Amazon Employees Spying On Celebrity Purchases; Killing Competition With Fake Reviews!
Data is the new oil they say. Many companies are paying billions of dollars to get their hands on valuable datasets. But what if customer data is naturally available to you? It becomes your responsibility to handle it with care and protect it. Amazon, the largest e-commerce company in the world might just be the one who requires to get their basics about data protection right.
Amazon employees have easy access to your data
According to an investigation by The Wired, Amazon employees are snooping on the purchases made by celebrities and have access to the vast trove of customers’ data.
The report also claimed that some low-level employees at Amazon are using their data privileges to snoop on the purchases of celebrities. At the same time, the report also alleged that others were taking bribes to help shady sellers sabotage competitors’ businesses, doctor Amazon’s review system, and sell knock-off products to unsuspecting customers.
Despite Amazon’s customer-first mentality, company officials seem to have failed to prioritize securing its customers’ most personal information.
“Millions of credit card numbers had sat in the wrong place on Amazon’s internal network for years, with the security team unable to establish definitively whether they’d been unduly accessed,” the report alleged.

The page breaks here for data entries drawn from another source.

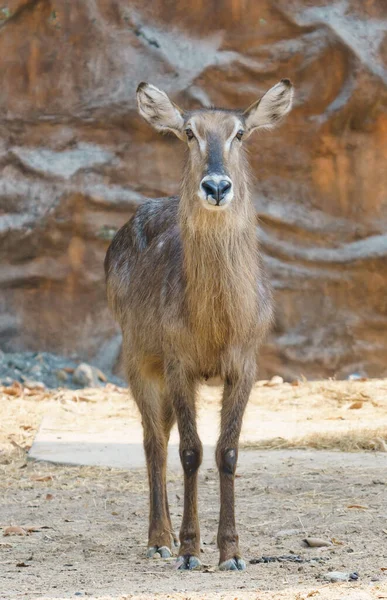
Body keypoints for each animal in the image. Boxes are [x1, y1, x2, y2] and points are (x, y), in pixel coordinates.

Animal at [104, 77, 292, 568]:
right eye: (189, 132)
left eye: (240, 133)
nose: (217, 186)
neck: (216, 325)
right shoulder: (178, 362)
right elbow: (191, 451)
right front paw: (190, 550)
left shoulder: (245, 364)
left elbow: (227, 451)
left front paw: (230, 551)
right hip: (139, 357)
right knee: (153, 441)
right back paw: (160, 539)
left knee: (163, 435)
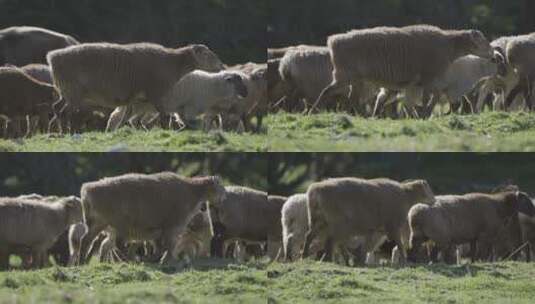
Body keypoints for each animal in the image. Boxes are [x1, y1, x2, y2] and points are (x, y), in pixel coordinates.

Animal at [44, 42, 224, 133]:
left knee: (57, 108)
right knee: (65, 112)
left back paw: (57, 132)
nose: (222, 66)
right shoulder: (156, 93)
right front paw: (165, 132)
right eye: (207, 55)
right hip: (73, 91)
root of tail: (53, 57)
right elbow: (164, 116)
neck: (175, 63)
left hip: (65, 92)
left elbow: (125, 118)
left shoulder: (135, 98)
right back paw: (67, 133)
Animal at [80, 172, 226, 264]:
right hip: (116, 225)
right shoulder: (172, 227)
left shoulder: (162, 231)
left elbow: (162, 247)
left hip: (99, 224)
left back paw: (81, 262)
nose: (224, 197)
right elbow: (168, 246)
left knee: (87, 241)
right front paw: (164, 260)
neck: (192, 191)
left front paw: (159, 259)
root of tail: (87, 189)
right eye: (221, 187)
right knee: (116, 245)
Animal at [302, 177, 436, 264]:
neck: (406, 196)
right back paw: (328, 259)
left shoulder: (375, 229)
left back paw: (306, 255)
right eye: (428, 190)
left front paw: (360, 260)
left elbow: (367, 246)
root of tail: (316, 189)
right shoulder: (393, 226)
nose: (434, 200)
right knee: (331, 241)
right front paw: (404, 260)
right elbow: (399, 244)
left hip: (318, 221)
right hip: (335, 223)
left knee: (311, 236)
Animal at [312, 24, 496, 114]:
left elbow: (433, 98)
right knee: (331, 93)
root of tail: (333, 41)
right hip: (345, 76)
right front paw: (423, 113)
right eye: (481, 41)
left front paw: (423, 113)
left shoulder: (425, 82)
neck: (449, 46)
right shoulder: (428, 79)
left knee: (350, 99)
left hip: (354, 80)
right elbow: (428, 99)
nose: (494, 55)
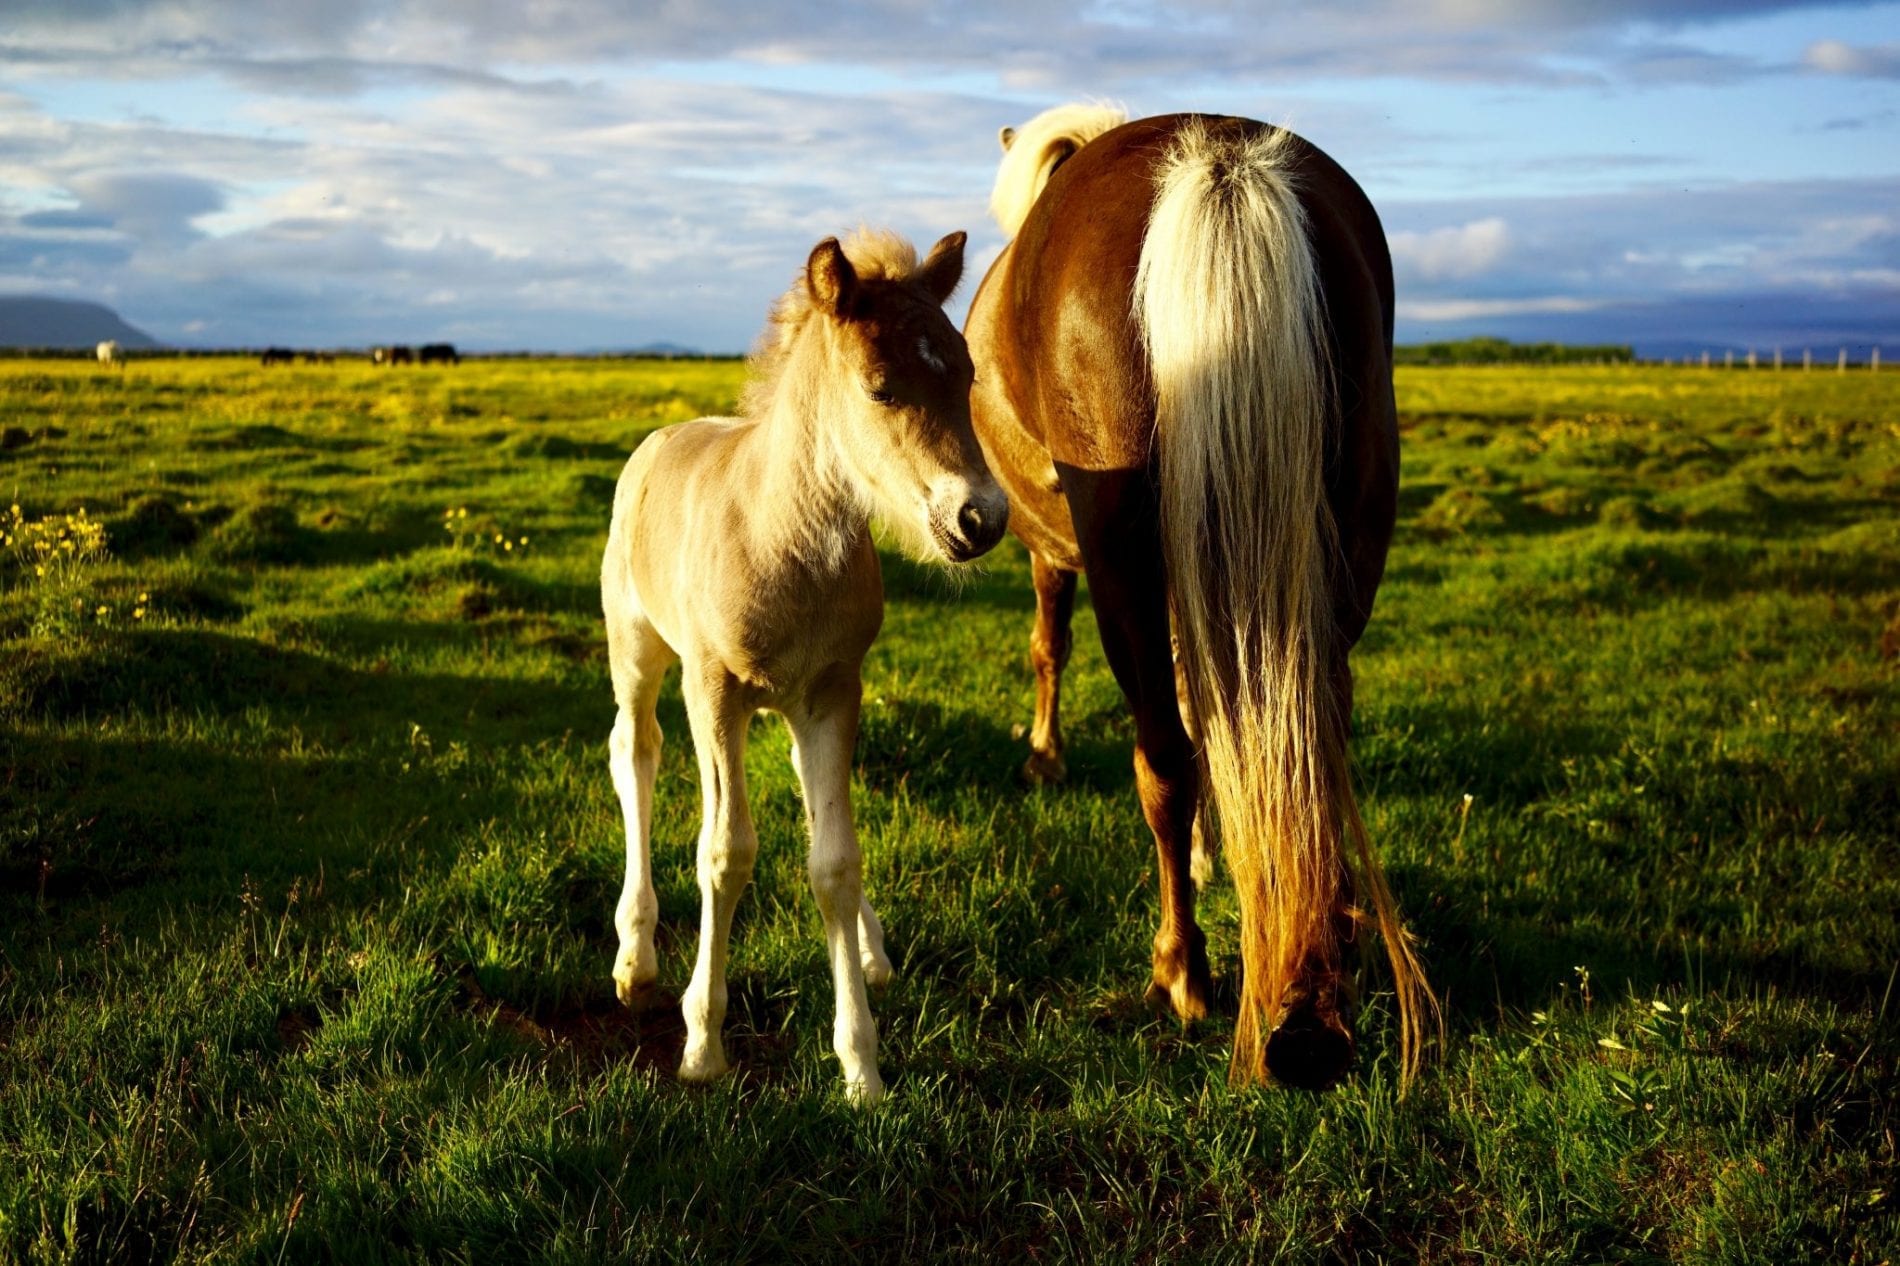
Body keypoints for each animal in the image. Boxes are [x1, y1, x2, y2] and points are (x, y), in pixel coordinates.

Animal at [604, 231, 1010, 1102]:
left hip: (790, 705)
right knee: (635, 754)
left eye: (966, 376)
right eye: (881, 388)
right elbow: (725, 853)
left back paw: (873, 949)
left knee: (797, 786)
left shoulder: (834, 690)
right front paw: (703, 1043)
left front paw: (862, 1064)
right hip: (638, 648)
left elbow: (835, 860)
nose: (981, 518)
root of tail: (660, 436)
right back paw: (635, 955)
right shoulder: (713, 689)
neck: (779, 535)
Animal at [972, 103, 1428, 1087]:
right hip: (1342, 545)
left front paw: (1043, 756)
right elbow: (1216, 708)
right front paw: (1227, 853)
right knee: (1308, 734)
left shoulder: (1055, 550)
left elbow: (1051, 648)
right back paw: (1320, 956)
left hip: (1125, 569)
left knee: (1162, 760)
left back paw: (1182, 968)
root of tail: (1218, 160)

According to the report, Amazon has access to what you search for, what you buy, what shows you watch, what pills you take, what you say to Alexa, and who’s at your front door. This data has become so sprawling, fragmented, and promiscuously shared within the company that the security division couldn’t even map all of it, much less adequately defend its borders.
Amazon defends by highlighting its exceptional track record of protecting customer data
An Amazon spokesperson defended the company by highlighting “an exceptional track record of Amazon in protecting customer data”.
The fact that Amazon’s privacy and security issues are extensively documented with extensive review from senior leadership highlights our commitment to these issues and demonstrates the vigilance with which we identify, escalate, and respond to potential risks, the spokesperson was quoted as saying.
In 2020, during an antitrust hearing, former Amazon CEO Jeff Bezos said that employees don’t access the data. However, he couldn’t guarantee that the policy prohibiting employees from doing so “wasn’t violated”.